Togo : « Transformer 500 villages en éco-villages d’ici 2022, c’est possible », rassure Gbétey Akpamou

Initié depuis 2014 par le gouvernement, le projet de développement des éco-villages pilote exécuté déjà dans deux villages de la région maritime : Ando-Kpomey (préfecture de l’Avé) et Donomadé (préfecture de Yoto) veut s’étendre à 500 villages. Ayant pour but d’accompagner les communautés dans l’amélioration de la gouvernance locale des ressources forestières et l’expérimentation des champs écologiques, il est financé à hauteur de près de 3 millions de dollars par le PNUD. Dans une interview accordée à notre rédaction, Gbétey Kokouvi AKPAMOU, le Directeur des Études et de la Planification du ministère en charge de l’environnement présente l’état des lieux du projet.

VERT-TOGO : pourquoi un projet d’Eco-village au Togo ?

Gbétey AKPAMOU (G.A.) : un projet d’éco-village, parce que le développement d’un pays s’effectue à la base. Les pratiques d’utilisation des terres et des ressources dans un contexte de dégradation accentué et dans un contexte de précarisation des communautés locales ainsi que dans un contexte d’accentuation des effets des changements climatiques observés au niveau des ressources sur le plan local, a fait réfléchir le gouvernement, à de meilleures stratégies de développement qui ne peuvent passer que par la transformation des modes de consommation à la base d’où la notion de transformer les villages que nous avons en Eco- villages. Les Eco-villages qui sous-entendent des pratiques durables au niveau de la base. Une stratégie de développement qui vise la transformation des villages en villages écologiques ou le bon vivre, le mieux-être sera prônée.

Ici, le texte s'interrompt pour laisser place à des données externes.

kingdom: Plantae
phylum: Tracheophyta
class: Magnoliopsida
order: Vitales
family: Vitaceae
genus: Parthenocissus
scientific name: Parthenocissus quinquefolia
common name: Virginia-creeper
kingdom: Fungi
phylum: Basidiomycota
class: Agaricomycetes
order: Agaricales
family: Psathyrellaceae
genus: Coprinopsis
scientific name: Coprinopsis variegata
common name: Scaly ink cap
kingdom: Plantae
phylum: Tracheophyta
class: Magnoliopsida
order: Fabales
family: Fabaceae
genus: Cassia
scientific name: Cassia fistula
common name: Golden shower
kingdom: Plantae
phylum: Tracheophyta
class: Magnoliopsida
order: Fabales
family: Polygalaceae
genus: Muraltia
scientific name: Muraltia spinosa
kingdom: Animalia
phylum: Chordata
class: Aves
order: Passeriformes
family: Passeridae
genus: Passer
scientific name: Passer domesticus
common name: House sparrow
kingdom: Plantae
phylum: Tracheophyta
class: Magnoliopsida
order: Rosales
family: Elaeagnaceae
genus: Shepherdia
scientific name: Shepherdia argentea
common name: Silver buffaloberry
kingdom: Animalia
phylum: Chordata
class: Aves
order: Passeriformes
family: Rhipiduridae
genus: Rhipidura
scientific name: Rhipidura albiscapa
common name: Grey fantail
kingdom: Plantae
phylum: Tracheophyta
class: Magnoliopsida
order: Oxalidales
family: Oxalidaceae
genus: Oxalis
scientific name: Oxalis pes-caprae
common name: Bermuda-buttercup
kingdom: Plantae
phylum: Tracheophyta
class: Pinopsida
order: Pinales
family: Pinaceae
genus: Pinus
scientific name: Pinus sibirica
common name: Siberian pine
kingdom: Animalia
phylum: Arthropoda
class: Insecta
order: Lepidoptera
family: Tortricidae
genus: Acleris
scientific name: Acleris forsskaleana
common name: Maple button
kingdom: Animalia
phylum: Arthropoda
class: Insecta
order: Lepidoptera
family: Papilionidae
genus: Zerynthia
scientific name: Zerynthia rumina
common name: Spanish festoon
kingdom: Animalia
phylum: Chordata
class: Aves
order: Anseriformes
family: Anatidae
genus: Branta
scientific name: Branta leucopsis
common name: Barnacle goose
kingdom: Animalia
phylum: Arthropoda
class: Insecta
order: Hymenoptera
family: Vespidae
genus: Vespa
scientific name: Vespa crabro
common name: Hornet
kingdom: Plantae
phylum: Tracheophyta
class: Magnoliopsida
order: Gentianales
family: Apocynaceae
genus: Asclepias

VERT-TOGO : quelle est la situation aujourd’hui avec les éco villages ?

G A : depuis 2014, le processus a commencé avec deux villages notamment Ando-Kpomey (préfecture de l’Avé) et Donomadé (préfecture de Yoto). C’est dans ces deux villages que l’initiative soutenue par le PNUD a démarré. Au vu des résultats positifs enregistrés par ces deux villages pilotes, nous avons trouvé pertinent d’étendre cette initiative au niveau de chaque région du Togo. Donc un diagnostic a été posé pour arrêter en 2018 à cinq (5) autres villages en plus des deux (2), qui connaissent aujourd’hui l’appui du PNUD pour une transformation en eco-village. Nous sommes donc actuellement à sept (7) villages qui suivent le processus de transformation.

VERT-TOGO : quel est l’impact de ces éco-villages sur la vie des populations à la base ?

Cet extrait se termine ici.